#### Given entries
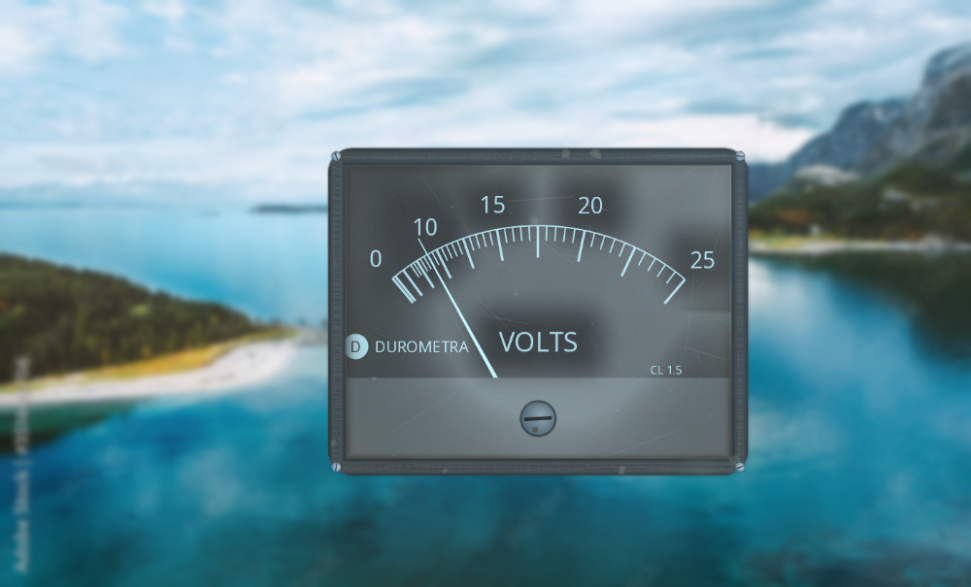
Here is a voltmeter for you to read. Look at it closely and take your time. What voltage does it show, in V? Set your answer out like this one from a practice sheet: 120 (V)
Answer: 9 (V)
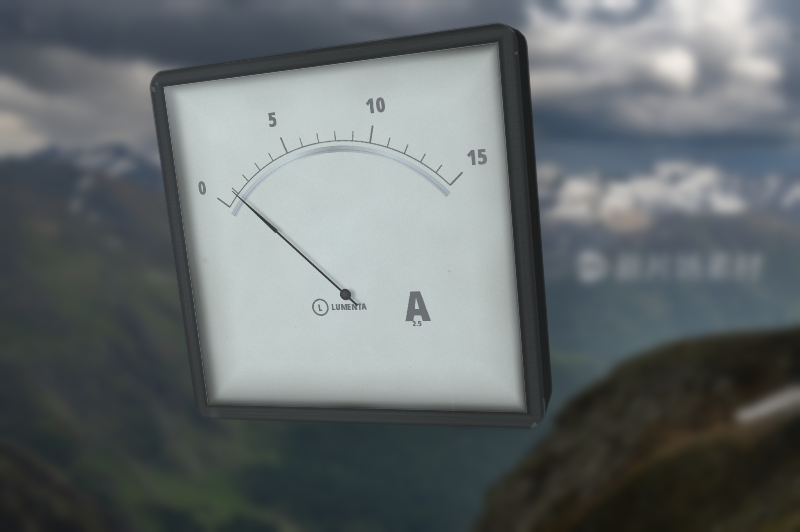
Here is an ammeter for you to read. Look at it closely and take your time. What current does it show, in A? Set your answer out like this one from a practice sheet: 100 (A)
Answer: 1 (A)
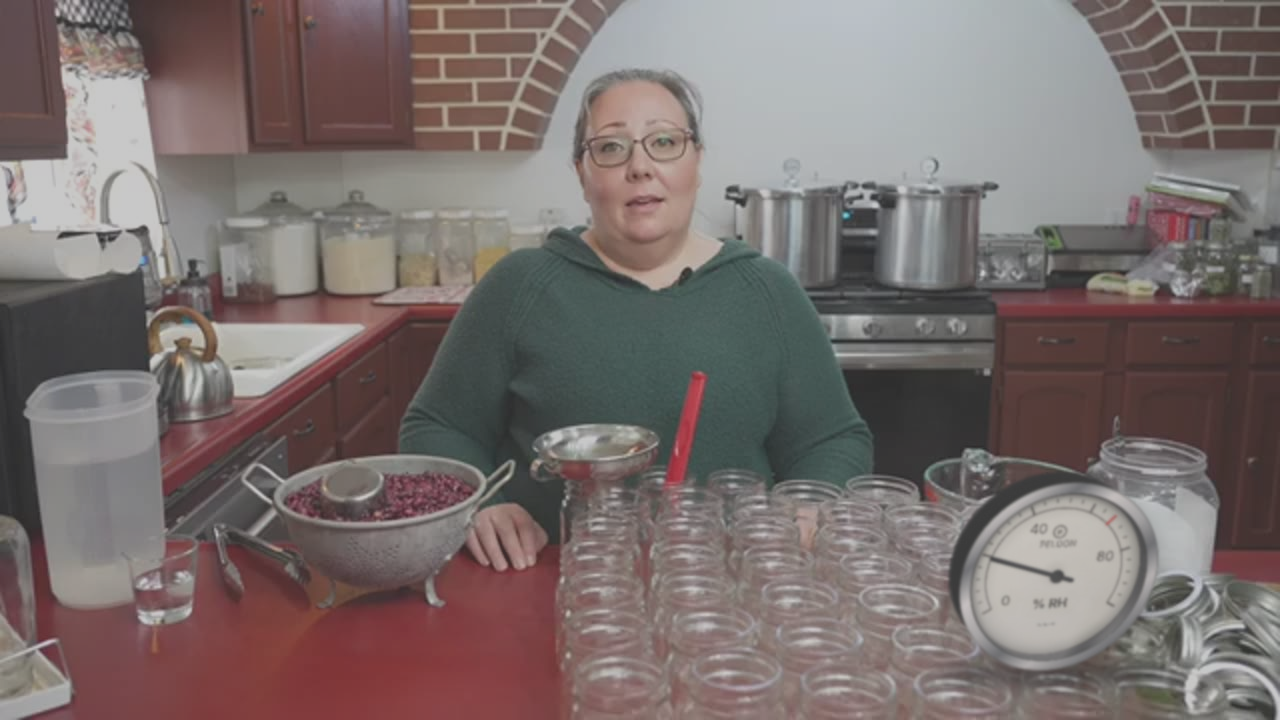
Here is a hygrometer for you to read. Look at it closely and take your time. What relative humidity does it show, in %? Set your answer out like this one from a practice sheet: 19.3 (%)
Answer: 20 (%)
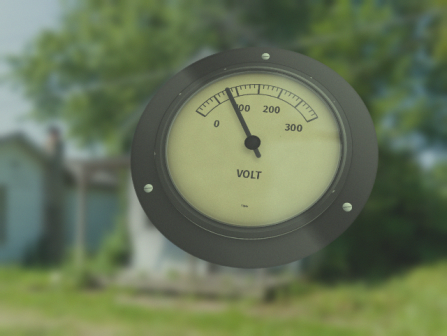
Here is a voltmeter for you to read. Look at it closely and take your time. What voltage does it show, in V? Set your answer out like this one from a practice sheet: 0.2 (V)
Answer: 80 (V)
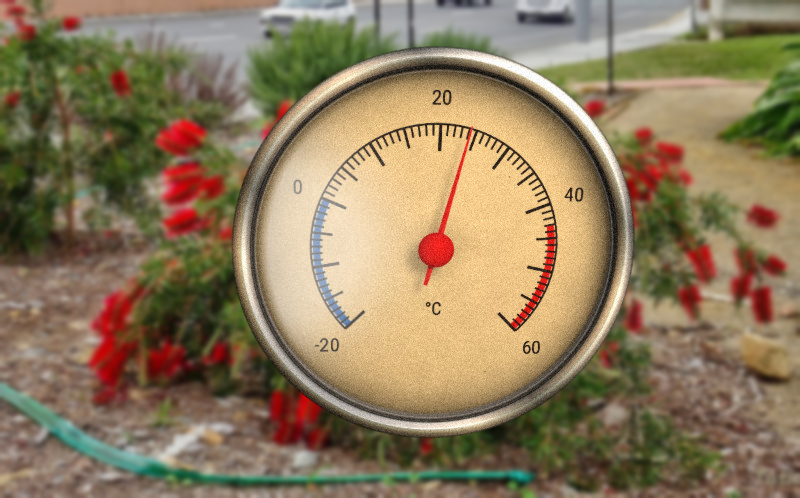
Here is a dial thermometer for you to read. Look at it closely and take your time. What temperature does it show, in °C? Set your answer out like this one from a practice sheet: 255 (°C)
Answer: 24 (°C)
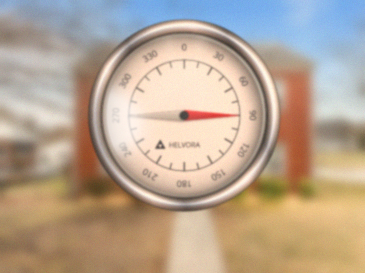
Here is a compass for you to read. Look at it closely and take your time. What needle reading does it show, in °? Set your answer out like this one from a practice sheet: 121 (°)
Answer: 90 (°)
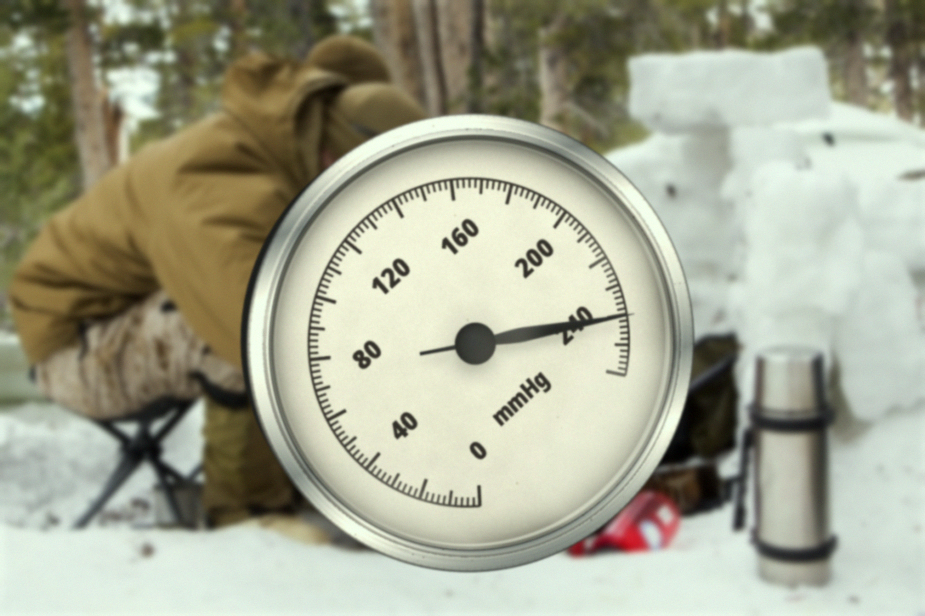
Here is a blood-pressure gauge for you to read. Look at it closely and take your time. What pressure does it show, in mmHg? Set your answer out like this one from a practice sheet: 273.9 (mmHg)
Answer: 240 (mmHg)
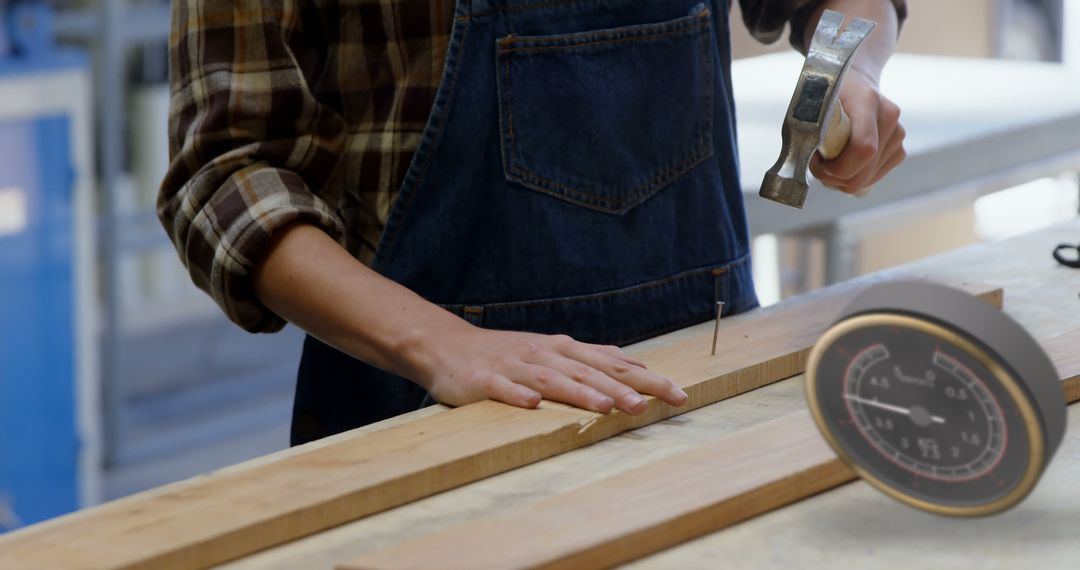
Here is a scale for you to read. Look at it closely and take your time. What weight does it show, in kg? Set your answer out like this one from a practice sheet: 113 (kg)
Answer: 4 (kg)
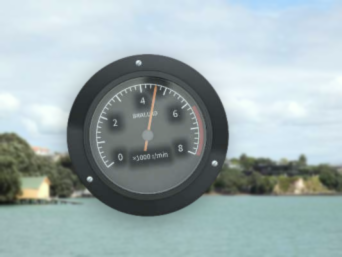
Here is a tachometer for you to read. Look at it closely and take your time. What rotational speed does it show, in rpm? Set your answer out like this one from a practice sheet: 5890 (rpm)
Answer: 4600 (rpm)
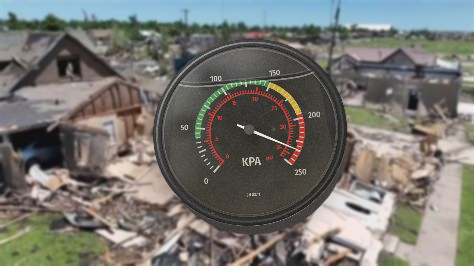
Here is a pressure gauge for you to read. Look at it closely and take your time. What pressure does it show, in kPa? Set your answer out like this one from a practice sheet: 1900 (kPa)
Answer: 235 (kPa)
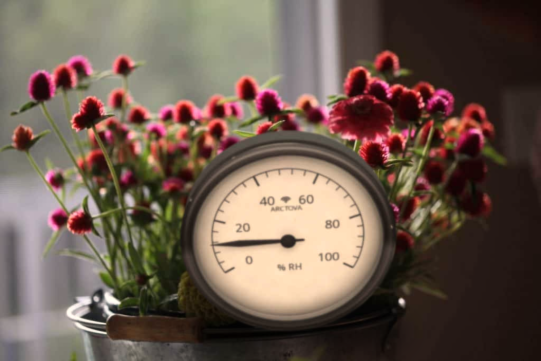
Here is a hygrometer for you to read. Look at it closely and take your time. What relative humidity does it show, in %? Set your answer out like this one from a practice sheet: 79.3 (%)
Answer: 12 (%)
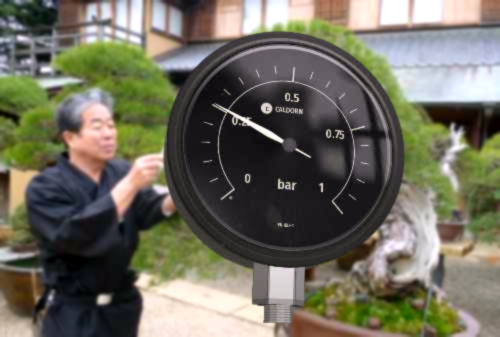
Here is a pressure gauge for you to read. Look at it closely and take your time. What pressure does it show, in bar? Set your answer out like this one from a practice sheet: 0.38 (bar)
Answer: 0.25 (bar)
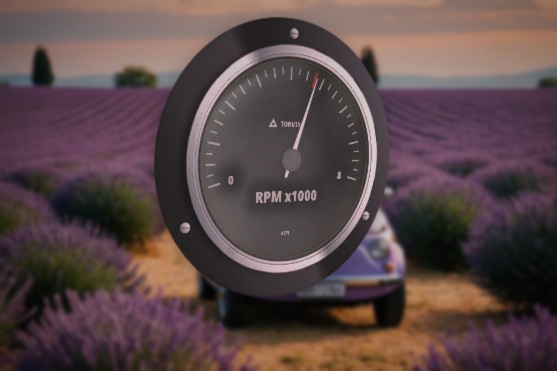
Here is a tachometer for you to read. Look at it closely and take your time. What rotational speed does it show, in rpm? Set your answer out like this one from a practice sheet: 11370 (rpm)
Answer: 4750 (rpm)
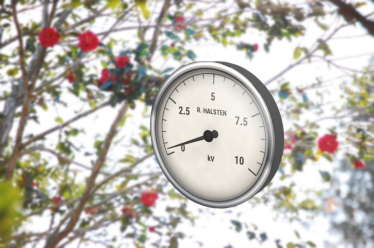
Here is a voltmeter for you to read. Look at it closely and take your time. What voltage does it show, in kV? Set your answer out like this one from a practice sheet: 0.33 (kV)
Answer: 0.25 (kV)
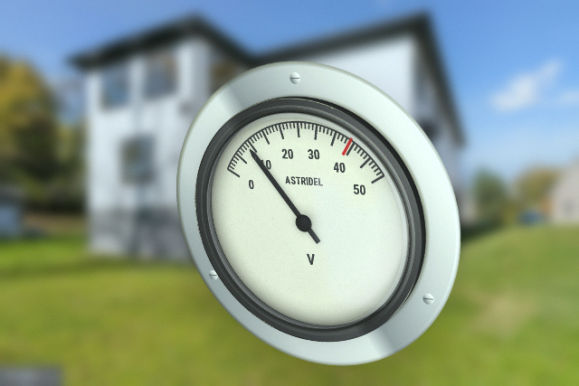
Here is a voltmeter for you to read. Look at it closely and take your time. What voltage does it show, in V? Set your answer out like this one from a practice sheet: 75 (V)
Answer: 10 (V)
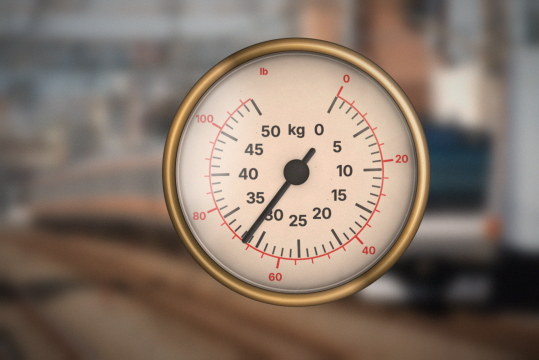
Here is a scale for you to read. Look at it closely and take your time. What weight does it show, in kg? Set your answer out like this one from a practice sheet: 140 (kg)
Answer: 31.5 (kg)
########
Transcribe each of the lines above verbatim, from first to last. Omit the pictures from your transcription.

Here is a voltmeter for you to read. Look at it closely and take your time. What voltage does it show, in V? Set your answer out like this one from a practice sheet: 120 (V)
Answer: 9 (V)
Here is an ammeter for you to read. Look at it closely and take your time. What current does it show, in A? Set your answer out like this one from a practice sheet: 100 (A)
Answer: 1 (A)
Here is a hygrometer for you to read. Look at it closely and take your time. What relative humidity does it show, in %? Set your answer out like this one from a practice sheet: 19.3 (%)
Answer: 20 (%)
Here is a voltmeter for you to read. Look at it closely and take your time. What voltage does it show, in V? Set your answer out like this one from a practice sheet: 0.2 (V)
Answer: 80 (V)
Here is a dial thermometer for you to read. Look at it closely and take your time. What temperature does it show, in °C? Set your answer out like this one from a practice sheet: 255 (°C)
Answer: 24 (°C)
Here is a compass for you to read. Look at it closely and take your time. What needle reading does it show, in °? Set your answer out like this one from a practice sheet: 121 (°)
Answer: 90 (°)
Here is a blood-pressure gauge for you to read. Look at it closely and take your time. What pressure does it show, in mmHg? Set your answer out like this one from a practice sheet: 273.9 (mmHg)
Answer: 240 (mmHg)
Here is a scale for you to read. Look at it closely and take your time. What weight does it show, in kg? Set your answer out like this one from a practice sheet: 113 (kg)
Answer: 4 (kg)
Here is a tachometer for you to read. Look at it closely and take your time. What rotational speed does it show, in rpm? Set your answer out like this one from a practice sheet: 5890 (rpm)
Answer: 4600 (rpm)
Here is a pressure gauge for you to read. Look at it closely and take your time. What pressure does it show, in kPa? Set your answer out like this one from a practice sheet: 1900 (kPa)
Answer: 235 (kPa)
Here is a hygrometer for you to read. Look at it closely and take your time. What relative humidity does it show, in %? Set your answer out like this one from a practice sheet: 79.3 (%)
Answer: 12 (%)
Here is a pressure gauge for you to read. Look at it closely and take your time. What pressure does it show, in bar? Set your answer out like this one from a practice sheet: 0.38 (bar)
Answer: 0.25 (bar)
Here is a tachometer for you to read. Look at it closely and take your time. What rotational speed does it show, in rpm? Set your answer out like this one from a practice sheet: 11370 (rpm)
Answer: 4750 (rpm)
Here is a voltmeter for you to read. Look at it closely and take your time. What voltage does it show, in kV? Set your answer out like this one from a practice sheet: 0.33 (kV)
Answer: 0.25 (kV)
Here is a voltmeter for you to read. Look at it closely and take your time. What voltage does it show, in V? Set your answer out like this one from a practice sheet: 75 (V)
Answer: 10 (V)
Here is a scale for you to read. Look at it closely and take your time. What weight does it show, in kg? Set your answer out like this one from a practice sheet: 140 (kg)
Answer: 31.5 (kg)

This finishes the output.